Task data:

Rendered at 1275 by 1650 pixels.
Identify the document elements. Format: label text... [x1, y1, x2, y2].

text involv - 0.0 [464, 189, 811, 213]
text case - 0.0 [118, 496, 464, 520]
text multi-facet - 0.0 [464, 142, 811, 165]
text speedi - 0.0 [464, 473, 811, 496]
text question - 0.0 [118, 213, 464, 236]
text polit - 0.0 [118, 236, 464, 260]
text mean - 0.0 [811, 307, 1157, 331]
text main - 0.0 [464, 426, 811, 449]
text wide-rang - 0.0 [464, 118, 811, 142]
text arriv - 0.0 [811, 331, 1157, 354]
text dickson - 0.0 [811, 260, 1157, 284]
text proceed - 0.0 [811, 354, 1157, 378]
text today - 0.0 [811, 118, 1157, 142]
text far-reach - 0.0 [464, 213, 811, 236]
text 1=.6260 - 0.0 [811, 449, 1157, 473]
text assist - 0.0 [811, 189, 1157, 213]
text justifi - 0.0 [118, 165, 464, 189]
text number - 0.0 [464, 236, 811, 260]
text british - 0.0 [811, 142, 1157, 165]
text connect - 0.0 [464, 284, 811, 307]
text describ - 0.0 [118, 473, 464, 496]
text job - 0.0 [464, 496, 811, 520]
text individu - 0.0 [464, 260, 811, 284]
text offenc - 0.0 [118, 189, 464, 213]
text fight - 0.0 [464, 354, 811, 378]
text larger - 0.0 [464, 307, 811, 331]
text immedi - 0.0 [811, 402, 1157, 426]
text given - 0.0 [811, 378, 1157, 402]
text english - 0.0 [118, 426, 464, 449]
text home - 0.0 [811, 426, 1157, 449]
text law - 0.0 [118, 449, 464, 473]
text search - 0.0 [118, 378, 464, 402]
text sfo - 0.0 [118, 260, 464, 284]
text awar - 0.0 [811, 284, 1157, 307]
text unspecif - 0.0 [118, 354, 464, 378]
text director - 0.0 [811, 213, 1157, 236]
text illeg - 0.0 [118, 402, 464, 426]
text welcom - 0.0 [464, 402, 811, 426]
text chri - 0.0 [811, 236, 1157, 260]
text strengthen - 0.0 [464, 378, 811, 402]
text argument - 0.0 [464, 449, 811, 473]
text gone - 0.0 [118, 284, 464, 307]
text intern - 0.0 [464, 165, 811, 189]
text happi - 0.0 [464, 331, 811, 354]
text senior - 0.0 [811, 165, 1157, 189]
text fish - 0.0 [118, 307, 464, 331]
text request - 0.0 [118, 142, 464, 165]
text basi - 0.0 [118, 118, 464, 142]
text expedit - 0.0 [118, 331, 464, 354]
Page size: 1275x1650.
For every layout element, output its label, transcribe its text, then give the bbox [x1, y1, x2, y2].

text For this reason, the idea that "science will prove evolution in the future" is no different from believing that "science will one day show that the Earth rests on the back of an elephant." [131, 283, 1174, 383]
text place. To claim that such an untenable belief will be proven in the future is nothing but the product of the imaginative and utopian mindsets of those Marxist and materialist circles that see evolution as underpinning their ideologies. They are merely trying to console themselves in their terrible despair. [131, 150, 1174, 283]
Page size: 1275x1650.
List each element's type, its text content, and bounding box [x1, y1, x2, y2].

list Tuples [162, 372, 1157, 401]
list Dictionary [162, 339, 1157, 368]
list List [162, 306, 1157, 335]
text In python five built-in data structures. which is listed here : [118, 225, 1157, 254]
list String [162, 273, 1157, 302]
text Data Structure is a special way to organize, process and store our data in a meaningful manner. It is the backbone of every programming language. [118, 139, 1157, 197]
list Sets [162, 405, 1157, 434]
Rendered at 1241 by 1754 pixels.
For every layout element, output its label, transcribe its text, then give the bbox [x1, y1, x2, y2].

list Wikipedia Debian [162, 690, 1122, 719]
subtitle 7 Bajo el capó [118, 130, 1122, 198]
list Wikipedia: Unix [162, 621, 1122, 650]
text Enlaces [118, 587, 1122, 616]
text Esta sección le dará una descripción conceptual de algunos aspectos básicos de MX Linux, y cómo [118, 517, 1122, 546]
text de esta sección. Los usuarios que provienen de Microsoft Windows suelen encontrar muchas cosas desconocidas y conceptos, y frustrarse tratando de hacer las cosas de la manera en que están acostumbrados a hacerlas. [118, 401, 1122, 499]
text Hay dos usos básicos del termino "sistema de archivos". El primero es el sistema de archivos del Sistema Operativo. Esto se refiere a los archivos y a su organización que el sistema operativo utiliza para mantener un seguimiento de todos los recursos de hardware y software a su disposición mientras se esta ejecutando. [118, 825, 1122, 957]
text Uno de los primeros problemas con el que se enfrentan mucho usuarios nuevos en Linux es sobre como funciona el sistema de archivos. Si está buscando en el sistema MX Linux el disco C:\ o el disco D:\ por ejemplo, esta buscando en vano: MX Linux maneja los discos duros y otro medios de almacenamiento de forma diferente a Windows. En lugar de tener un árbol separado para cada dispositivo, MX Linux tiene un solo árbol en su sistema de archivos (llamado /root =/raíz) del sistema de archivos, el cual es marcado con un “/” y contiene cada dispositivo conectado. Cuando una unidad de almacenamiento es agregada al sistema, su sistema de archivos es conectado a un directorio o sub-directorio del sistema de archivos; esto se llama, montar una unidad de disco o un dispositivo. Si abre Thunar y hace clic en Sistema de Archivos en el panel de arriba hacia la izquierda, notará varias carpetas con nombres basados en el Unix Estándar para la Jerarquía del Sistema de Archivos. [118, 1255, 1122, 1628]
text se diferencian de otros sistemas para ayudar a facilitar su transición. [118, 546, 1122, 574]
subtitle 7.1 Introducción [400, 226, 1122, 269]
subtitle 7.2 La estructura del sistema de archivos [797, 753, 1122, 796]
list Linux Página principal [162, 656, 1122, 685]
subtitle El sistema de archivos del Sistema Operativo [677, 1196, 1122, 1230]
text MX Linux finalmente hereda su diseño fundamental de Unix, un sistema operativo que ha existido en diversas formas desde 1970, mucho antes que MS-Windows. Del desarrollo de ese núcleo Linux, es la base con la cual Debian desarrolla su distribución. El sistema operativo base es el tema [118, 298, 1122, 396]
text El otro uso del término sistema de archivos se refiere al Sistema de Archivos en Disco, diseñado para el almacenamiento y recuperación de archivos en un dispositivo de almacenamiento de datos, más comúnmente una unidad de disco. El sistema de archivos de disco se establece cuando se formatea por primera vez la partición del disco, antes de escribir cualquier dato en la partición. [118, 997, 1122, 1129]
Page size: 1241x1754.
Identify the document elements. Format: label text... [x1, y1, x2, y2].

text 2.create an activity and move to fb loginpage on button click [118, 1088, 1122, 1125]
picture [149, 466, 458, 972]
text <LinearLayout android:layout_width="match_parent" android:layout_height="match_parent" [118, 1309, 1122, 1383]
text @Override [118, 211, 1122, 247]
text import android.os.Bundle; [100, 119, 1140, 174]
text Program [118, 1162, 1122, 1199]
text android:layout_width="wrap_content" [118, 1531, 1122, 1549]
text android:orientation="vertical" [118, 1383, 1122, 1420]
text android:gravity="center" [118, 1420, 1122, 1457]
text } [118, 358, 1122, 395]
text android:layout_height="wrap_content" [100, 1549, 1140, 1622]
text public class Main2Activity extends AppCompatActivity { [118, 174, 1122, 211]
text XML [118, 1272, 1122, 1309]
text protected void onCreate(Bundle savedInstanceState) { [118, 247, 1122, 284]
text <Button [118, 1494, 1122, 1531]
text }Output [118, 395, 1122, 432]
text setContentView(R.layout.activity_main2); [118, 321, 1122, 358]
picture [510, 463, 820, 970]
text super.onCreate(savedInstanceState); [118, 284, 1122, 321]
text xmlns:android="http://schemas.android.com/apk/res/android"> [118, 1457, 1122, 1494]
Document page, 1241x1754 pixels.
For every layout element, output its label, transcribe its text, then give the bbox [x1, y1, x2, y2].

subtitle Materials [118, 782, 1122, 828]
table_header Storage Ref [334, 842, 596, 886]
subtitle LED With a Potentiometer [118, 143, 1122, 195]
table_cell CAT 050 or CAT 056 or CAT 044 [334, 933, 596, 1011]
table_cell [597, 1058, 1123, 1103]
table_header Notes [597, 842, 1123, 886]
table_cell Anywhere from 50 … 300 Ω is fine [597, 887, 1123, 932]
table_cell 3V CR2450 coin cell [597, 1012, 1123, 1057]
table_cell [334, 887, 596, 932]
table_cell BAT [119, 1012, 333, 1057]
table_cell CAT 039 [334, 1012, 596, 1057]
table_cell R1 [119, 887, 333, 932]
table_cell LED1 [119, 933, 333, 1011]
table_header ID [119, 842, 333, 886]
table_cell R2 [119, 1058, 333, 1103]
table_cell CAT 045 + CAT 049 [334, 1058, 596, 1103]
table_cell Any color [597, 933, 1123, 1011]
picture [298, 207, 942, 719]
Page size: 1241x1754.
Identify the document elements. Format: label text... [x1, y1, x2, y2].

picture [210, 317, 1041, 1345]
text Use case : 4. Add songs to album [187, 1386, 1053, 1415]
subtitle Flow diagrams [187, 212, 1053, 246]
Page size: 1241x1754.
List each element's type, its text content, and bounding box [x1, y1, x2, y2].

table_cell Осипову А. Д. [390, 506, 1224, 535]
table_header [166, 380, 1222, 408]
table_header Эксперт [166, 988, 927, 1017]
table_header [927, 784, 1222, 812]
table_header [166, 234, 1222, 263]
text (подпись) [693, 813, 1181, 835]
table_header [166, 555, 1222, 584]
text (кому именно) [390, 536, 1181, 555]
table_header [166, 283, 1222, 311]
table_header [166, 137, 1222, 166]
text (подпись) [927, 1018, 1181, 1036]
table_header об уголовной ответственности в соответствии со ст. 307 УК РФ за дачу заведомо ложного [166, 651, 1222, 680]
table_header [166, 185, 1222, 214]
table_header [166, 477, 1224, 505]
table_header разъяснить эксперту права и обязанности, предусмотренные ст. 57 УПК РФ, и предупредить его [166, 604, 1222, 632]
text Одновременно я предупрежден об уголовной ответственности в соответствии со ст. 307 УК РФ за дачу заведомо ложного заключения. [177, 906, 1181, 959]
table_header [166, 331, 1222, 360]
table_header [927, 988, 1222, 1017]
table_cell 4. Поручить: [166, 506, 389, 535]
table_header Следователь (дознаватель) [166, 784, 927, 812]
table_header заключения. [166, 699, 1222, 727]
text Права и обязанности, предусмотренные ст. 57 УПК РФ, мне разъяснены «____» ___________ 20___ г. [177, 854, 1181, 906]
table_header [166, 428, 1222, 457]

Task brief:
Report every line of the listing above that contains the string "savedInstanceState".

Worked answer:
text protected void onCreate(Bundle savedInstanceState) { [118, 247, 1122, 284]
text super.onCreate(savedInstanceState); [118, 284, 1122, 321]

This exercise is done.